*TASK 1*:
In the essay on what "Queer" means, when did the writer meet Alex?
*TASK 2*:
Reproduce the passage of the essay on what "Queer" means, starting with "Someone asked me" and going on through "in his room.".

*SELECTED EXCERPT*:
★ ★ ★ ★ ★ ★ ★

Someone asked me what Queer
meant, and I immediately thought of frat houses and a friend named Alex who
lived in one. He would wait in the basement during a party, and usually at
around 3am some boy would catch his eye. He’d smile, faintly. In no time,
they’d be upstairs in his room.
They were all “straight”
boys, and usually that night would be their only visit. He’d see them later at
parties with girls on their arms, and usually they’d ignore him.
Alex
eventually slept with every boy his girlfriends dated. By the time I met him my
junior year at college, he’d been with boys from every frat house except one.
If
you figure out the math of his exploits, it suggests a lot more than 10% and
really makes you wonder how many “gay” people are out there. To think many
people still cite a “scientific” study done in the 1950s; millions of people
have come out since then. And what about all the others--how many people have
something to hide? Not counting those who are out, how many people are in the
closet?
The
answer: everyone.
And
slowly, people are realizing this and understanding queerness. In many ways we
already know it; we see homoerotics in every relationship between boys, in
movies, summer camp, locker rooms, businesses... We know the whole macho act is
a cover up, part of a fear of being called a fag, fear of being a vulnerable or
emotional Man.
We
know, or if not we discover, that a little over a century ago the words
homosexuality and heterosexuality didn’t even exist. There was no such binary;
instead, the rules lumped together all sex outside of
married-penis-in-vagina-for-purpose-of-making-babies sex. Everything else fell
into a big “Other” category, where all the sins [anal sex w/ anyone, oral
sex w/ anyone, masturbation, kissing, petting a dog fondly] were nasty
temptations open to anyone. Contrary to what many people today believe,
heterosexuality--an opposite-sex act defining one’s being--is not a universal
given.

★ ★ ★ ★ ★ ★ ★

*Page-level text extractions*:
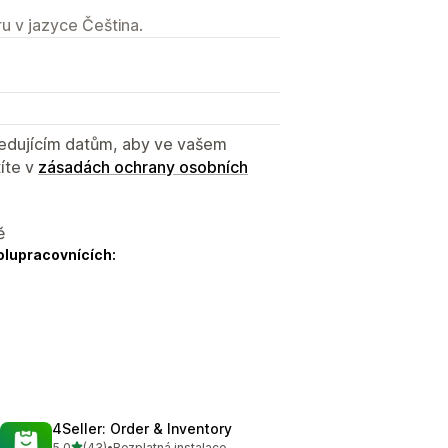
u v jazyce Čeština.
sledujícím datům, aby ve vašem
íte v
zásadách ochrany osobních
ě
olupracovnících:
4Seller: Order & Inventory
z 5 hvězd
5,0
(43)
•
Bezplatná instalace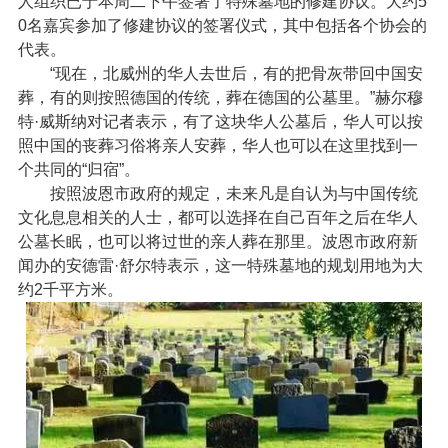
人组织已于本周二下午签署了特殊墓地的修建协议。大约5
0名嘉宾参加了修建协议的签署仪式，其中包括各个协会的
代表。
“现在，北威州的华人去世后，有的把骨灰带回中国安
葬，有的则按照德国的传统，葬在德国的公墓里。”赫尔穆
特·威斯纳对记者表示，有了这块华人公墓后，华人可以按
照中国的丧葬习俗将亲人安葬，华人也可以在这里找到一
个共同的“归宿”。
按照波恩市政府的规定，未来凡是自认为与中国传统
文化息息相关的人士，都可以选择在自己百年之后在华人
公墓长眠，也可以将过世的亲人葬在那里。波恩市政府新
闻办的安德雷·舒尔特表示，这一特殊墓地的规划用地为大
约2千平方米。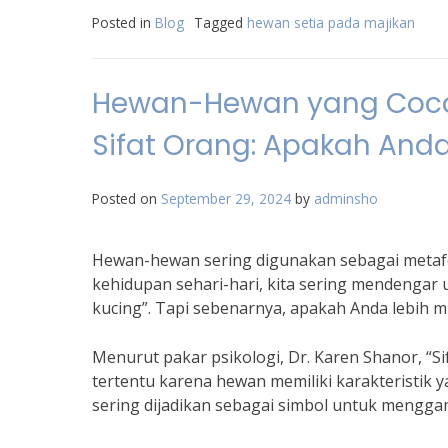
Posted in
Blog
Tagged
hewan setia pada majikan
Hewan-Hewan yang Coco
Sifat Orang: Apakah Anda
Posted on
September 29, 2024
by
adminsho
Hewan-hewan sering digunakan sebagai metaf
kehidupan sehari-hari, kita sering mendengar u
kucing”. Tapi sebenarnya, apakah Anda lebih mi
Menurut pakar psikologi, Dr. Karen Shanor, “S
tertentu karena hewan memiliki karakteristik y
sering dijadikan sebagai simbol untuk mengg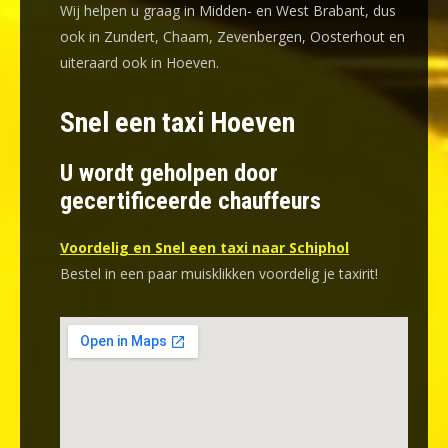
Wij helpen u graag in Midden- en West Brabant, dus
ook in Zundert, Chaam, Zevenbergen, Oosterhout en
uiteraard ook in Hoeven.
Snel een taxi Hoeven
U wordt geholpen door
gecertificeerde chauffeurs
Voordelig en Snel een taxi naar Schiphol
Bestel in een paar muisklikken voordelig je taxirit!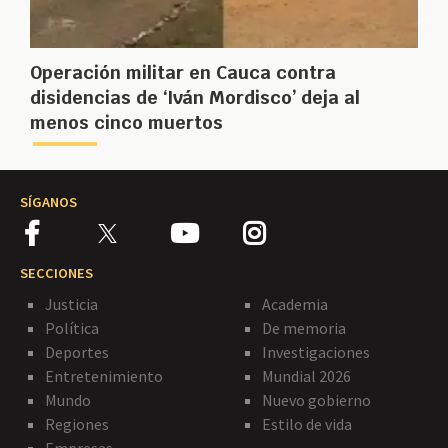
Operación militar en Cauca contra
disidencias de ‘Iván Mordisco’ deja al
menos cinco muertos
SÍGANOS
SECCIONES
Justicia
Academia
Política
De memoria
Deportes
Investigaciones
Entretenimiento
Mundial 2026
Mundo
Nuevo gobierno
Regiones
Estilo de vida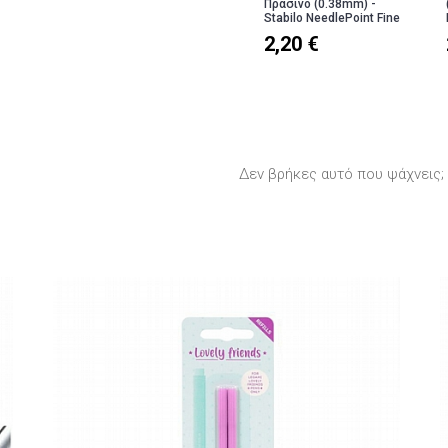
Πράσινο (0.38mm) -
Stabilo NeedlePoint Fine
2,20 €
Δεν βρήκες αυτό που ψάχνεις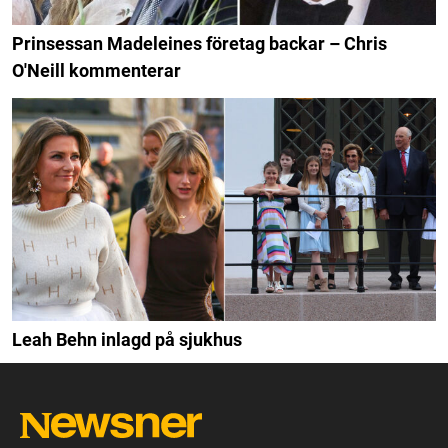
Prinsessan Madeleines företag backar – Chris
O'Neill kommenterar
Leah Behn inlagd på sjukhus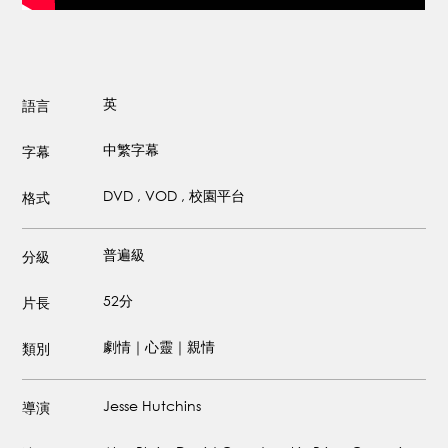
英
語言
中繁字幕
字幕
DVD , VOD , 校園平台
格式
普遍級
分級
52分
片長
劇情｜心靈｜親情
類別
Jesse Hutchins
導演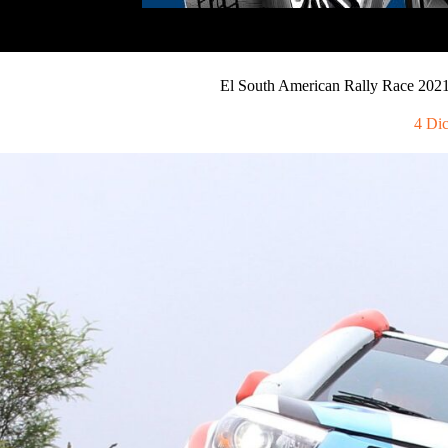
El South American Rally Race 2021
4 Di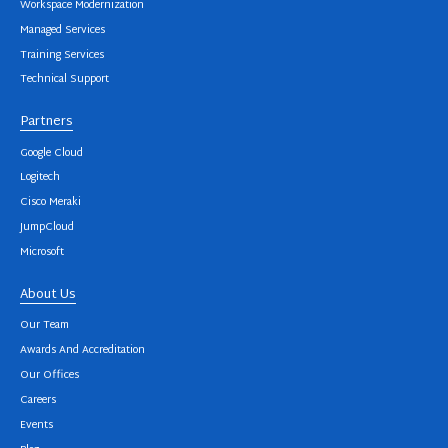
Workspace Modernization
Managed Services
Training Services
Technical Support
Partners
Google Cloud
Logitech
Cisco Meraki
JumpCloud
Microsoft
About Us
Our Team
Awards And Accreditation
Our Offices
Careers
Events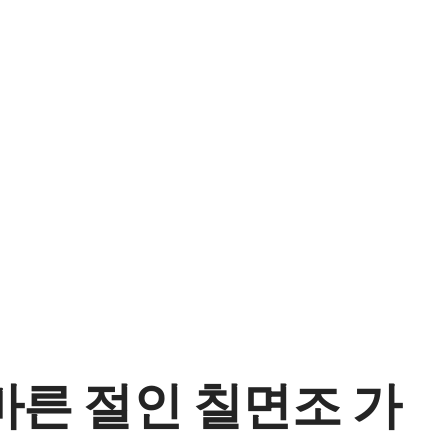
바른 절인 칠면조 가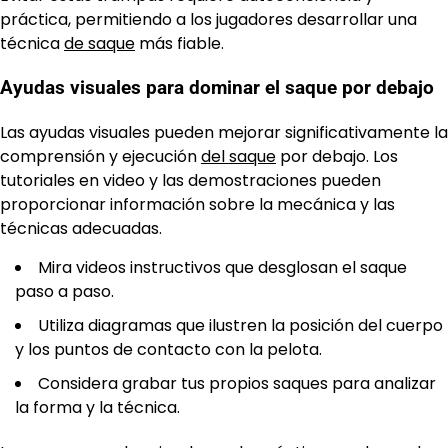
práctica, permitiendo a los jugadores desarrollar una
técnica
de saque
más fiable.
Ayudas visuales para dominar el saque por debajo
Las ayudas visuales pueden mejorar significativamente la
comprensión y ejecución
del saque
por debajo. Los
tutoriales en video y las demostraciones pueden
proporcionar información sobre la mecánica y las
técnicas adecuadas.
Mira videos instructivos que desglosan el saque
paso a paso.
Utiliza diagramas que ilustren la posición del cuerpo
y los puntos de contacto con la pelota.
Considera grabar tus propios saques para analizar
la forma y la técnica.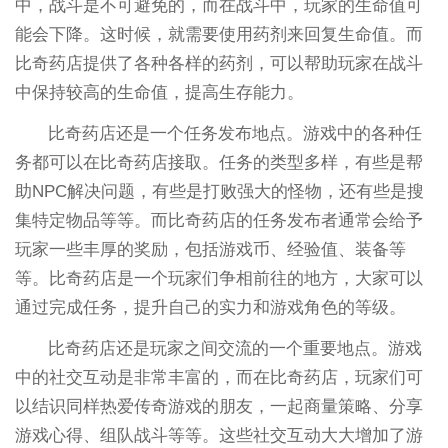
中，战斗是不可避免的，而在战斗中，玩家的生命值可
能会下降。这时候，就需要使用药剂来回复生命值。而
比奇药店提供了各种各样的药剂，可以帮助玩家在战斗
中保持较高的生命值，提高生存能力。
比奇药店还是一个任务发布地点。游戏中的各种任
务都可以在比奇药店接取。任务的类型多样，有些是帮
助NPC解决问题，有些是打败强大的怪物，还有些是搜
集特定物品等等。而比奇药店的任务发布者通常会给予
玩家一些丰厚的奖励，包括游戏币、经验值、装备等
等。比奇药店是一个玩家们争相前往的地方，大家可以
通过完成任务，提升自己的实力和游戏角色的等级。
比奇药店还是玩家之间交流的一个重要地点。游戏
中的社交互动是非常丰富的，而在比奇药店，玩家们可
以结识同样热爱传奇游戏的朋友，一起商量策略、分享
游戏心得、组队战斗等等。这些社交互动大大增加了游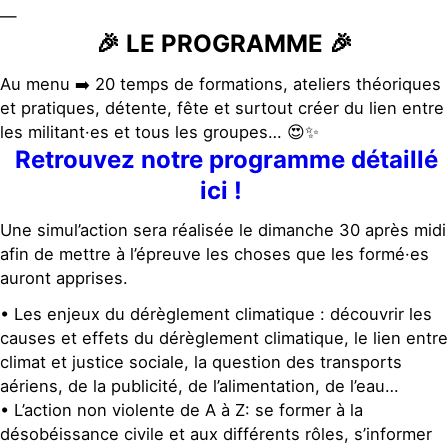
—
🎉 LE PROGRAMME 🎉
Au menu
➡️
20 temps de formations, ateliers théoriques
et pratiques, détente, fête et surtout créer du lien en
tre
les militant·es et tous les groupes…
😍
✨
Retrouvez notre programme détaillé
ici !
Une simul’action sera réalisée le dimanche 30 après midi
afin de mettre à l’épreuve les choses que les formé·es
auront apprises.
• Les enjeux du dérèglement climatique : découvrir les
causes et effets du dérèglement climatique, le lien entre
climat et justice sociale, la question des transports
aériens, de la publicité, de l’alimentation, de l’eau…
• L’action non violente de A à Z: se former à la
désobéissance civile et aux différents rôles, s’informer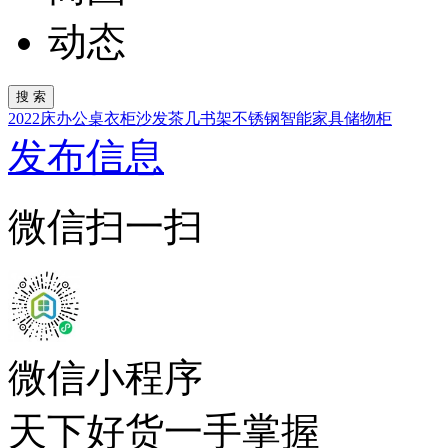
动态
2022
床
办公桌
衣柜
沙发
茶几
书架
不锈钢
智能家具
储物柜
发布信息
微信扫一扫
微信小程序
天下好货一手掌握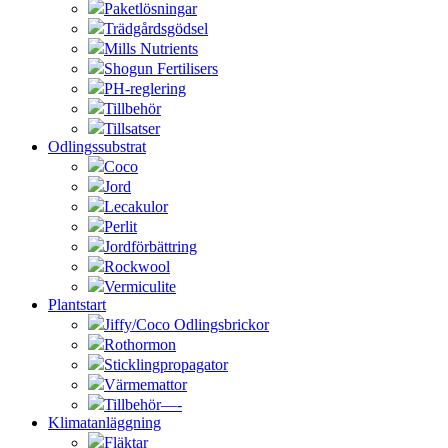
Paketlösningar
Trädgårdsgödsel
Mills Nutrients
Shogun Fertilisers
PH-reglering
Tillbehör
Tillsatser
Odlingssubstrat
Coco
Jord
Lecakulor
Perlit
Jordförbättring
Rockwool
Vermiculite
Plantstart
Jiffy/Coco Odlingsbrickor
Rothormon
Sticklingpropagator
Värmemattor
Tillbehör—-
Klimatanläggning
Fläktar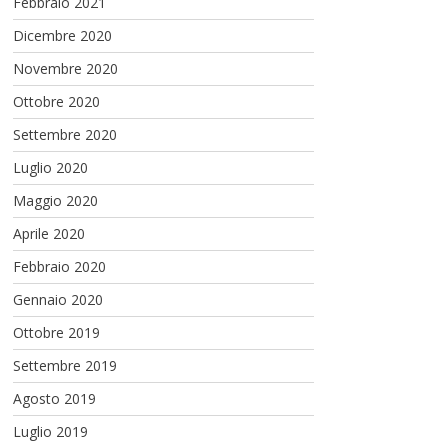
Febbraio 2021
Dicembre 2020
Novembre 2020
Ottobre 2020
Settembre 2020
Luglio 2020
Maggio 2020
Aprile 2020
Febbraio 2020
Gennaio 2020
Ottobre 2019
Settembre 2019
Agosto 2019
Luglio 2019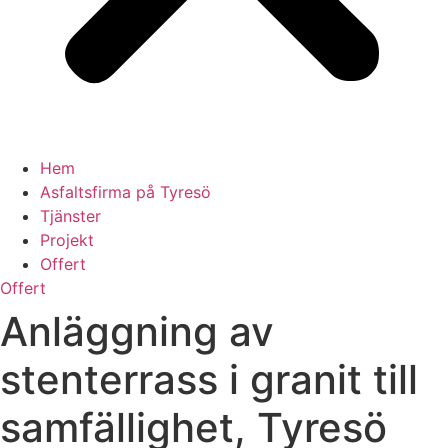
Hem
Asfaltsfirma på Tyresö
Tjänster
Projekt
Offert
Offert
Anläggning av
stenterrass i granit till
samfällighet, Tyresö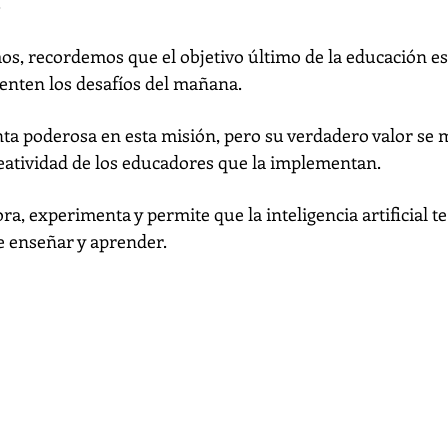
.
, recordemos que el objetivo último de la educación e
enten los desafíos del mañana.
ta poderosa en esta misión, pero su verdadero valor se ma
reatividad de los educadores que la implementan.
ora, experimenta y permite que la inteligencia artificial 
e enseñar y aprender.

★ ★ ★ ★ ★ ★ ★

*EXPECTED ANSWER 1*:
In the writer's junior year at college.

*EXPECTED ANSWER 2*:
Someone asked me what Queer
meant, and I immediately thought of frat houses and a friend named Alex who
lived in one. He would wait in the basement during a party, and usually at
around 3am some boy would catch his eye. He’d smile, faintly. In no time,
they’d be upstairs in his room.